The Mirage of an International Jerusalem

By Michel Gurfinkiel

How the idea of Jerusalem's status as an “international city” became embedded in countless UN resolutions and foreign policies, and why it is utterly baseless.

The United States decision on December 6, 2017 to recognize Jerusalem as the capital of Israel and to transfer the American embassy there from Tel Aviv was one of the more momentous acts of diplomacy ever undertaken by a U.S. administration in Middle Eastern affairs. So much so that nobody believed President Donald Trump would actually do it, until he did.

When he did, most Israelis and most pro-Israel Americans approved or were positively delighted. By contrast, the American political class, Republicans and Democrats alike, was stunned—even though the president had merely fulfilled a legislative mandate, the Jerusalem Embassy Act, that had been passed near unanimously by both houses of Congress during the presidency of Bill Clinton 22 years earlier in 1995, only to be repeatedly deferred by successive White Houses for over two decades. Veteran Near East Arabists in the Department of State, for their part, put on a stern face and obeyed.

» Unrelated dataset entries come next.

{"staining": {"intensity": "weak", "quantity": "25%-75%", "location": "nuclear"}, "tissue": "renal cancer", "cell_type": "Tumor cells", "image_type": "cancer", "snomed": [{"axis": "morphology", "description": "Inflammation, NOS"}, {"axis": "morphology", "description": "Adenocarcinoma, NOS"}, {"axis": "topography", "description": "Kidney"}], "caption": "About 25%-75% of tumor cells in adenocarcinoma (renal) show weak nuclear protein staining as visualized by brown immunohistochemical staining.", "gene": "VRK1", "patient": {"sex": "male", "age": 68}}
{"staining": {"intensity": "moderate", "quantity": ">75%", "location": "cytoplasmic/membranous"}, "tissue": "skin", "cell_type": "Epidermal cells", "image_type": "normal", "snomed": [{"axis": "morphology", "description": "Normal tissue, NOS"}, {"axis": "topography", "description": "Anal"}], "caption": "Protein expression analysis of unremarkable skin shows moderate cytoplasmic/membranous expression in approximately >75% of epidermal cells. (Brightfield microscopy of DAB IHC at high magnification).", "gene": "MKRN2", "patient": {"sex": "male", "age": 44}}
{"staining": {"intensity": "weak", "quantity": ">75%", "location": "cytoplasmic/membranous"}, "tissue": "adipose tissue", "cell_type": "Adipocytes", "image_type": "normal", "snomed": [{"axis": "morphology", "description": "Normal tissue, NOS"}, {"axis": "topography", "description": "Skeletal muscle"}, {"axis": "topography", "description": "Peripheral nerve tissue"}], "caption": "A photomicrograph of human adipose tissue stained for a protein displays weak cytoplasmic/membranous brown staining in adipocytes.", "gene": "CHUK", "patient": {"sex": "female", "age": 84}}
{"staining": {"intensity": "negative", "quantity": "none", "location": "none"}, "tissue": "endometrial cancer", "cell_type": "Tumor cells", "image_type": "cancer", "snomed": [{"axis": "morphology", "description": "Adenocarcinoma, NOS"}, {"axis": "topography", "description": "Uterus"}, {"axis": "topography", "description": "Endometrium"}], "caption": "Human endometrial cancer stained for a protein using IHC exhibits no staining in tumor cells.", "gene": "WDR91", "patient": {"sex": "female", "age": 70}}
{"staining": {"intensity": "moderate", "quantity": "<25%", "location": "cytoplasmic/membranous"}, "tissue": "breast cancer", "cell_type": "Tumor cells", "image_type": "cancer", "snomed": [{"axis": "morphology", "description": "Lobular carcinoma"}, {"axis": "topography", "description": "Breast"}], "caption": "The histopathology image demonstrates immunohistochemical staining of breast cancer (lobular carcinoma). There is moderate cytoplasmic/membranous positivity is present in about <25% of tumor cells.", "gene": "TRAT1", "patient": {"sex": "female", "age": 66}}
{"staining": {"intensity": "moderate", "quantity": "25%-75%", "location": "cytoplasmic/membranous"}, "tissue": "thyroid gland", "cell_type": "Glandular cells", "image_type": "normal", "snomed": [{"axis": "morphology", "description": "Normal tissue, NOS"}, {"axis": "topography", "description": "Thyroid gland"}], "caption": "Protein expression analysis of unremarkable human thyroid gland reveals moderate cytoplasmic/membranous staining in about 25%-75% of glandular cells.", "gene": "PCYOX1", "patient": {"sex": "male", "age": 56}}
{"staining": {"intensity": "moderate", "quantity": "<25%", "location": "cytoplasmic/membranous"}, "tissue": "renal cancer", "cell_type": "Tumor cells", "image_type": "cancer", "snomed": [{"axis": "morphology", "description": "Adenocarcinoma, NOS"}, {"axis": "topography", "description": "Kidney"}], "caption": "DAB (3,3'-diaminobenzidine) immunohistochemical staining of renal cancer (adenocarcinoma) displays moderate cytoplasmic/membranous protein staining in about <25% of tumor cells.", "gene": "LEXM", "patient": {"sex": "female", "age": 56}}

What came next was no surprise. The “international community,” from the United Nations General Assembly to the European Union, not to mention the Arab League and the World Islamic Conference, stridently rejected the American initiative. Two weeks after the decision was announced, 128 of the 193 member states of the General Assembly approved a resolution—ES-10/L.22—drafted by Turkey and Yemen and demanding that “all states comply with Security Council resolutions regarding the Holy City of Jerusalem and do not recognize any actions or measures contrary to those resolutions.” Only eight countries, including Israel, sided with the United States.